__INFORMATION SUPPLIED__:
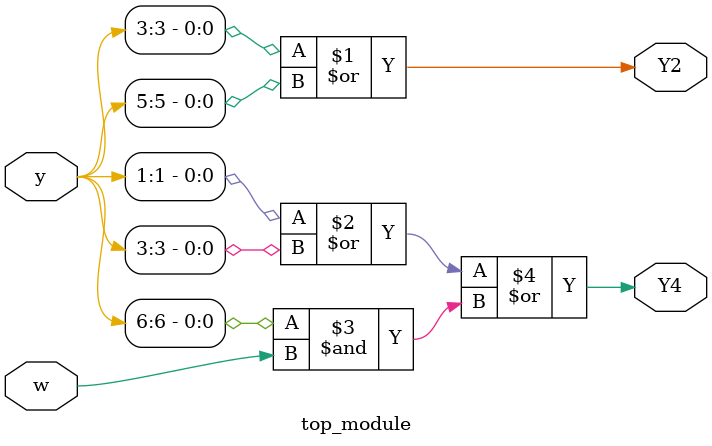
<source format=sv>
module top_module (
	input [6:1] y,
	input w,
	output Y2,
	output Y4
);

	assign Y2 = y[3] | y[5];
	assign Y4 = y[1] | y[3] | y[6] & w;
	
endmodule

</source>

__WHAT IS NEEDED__: An exact copy of every entry, minus the pictures, is what you should return.

__ANSWER TO THIS PROBLEM__:
<source format=sv>
module top_module (
	input [6:1] y,
	input w,
	output Y2,
	output Y4
);

	assign Y2 = y[3] | y[5];
	assign Y4 = y[1] | y[3] | y[6] & w;
	
endmodule

</source>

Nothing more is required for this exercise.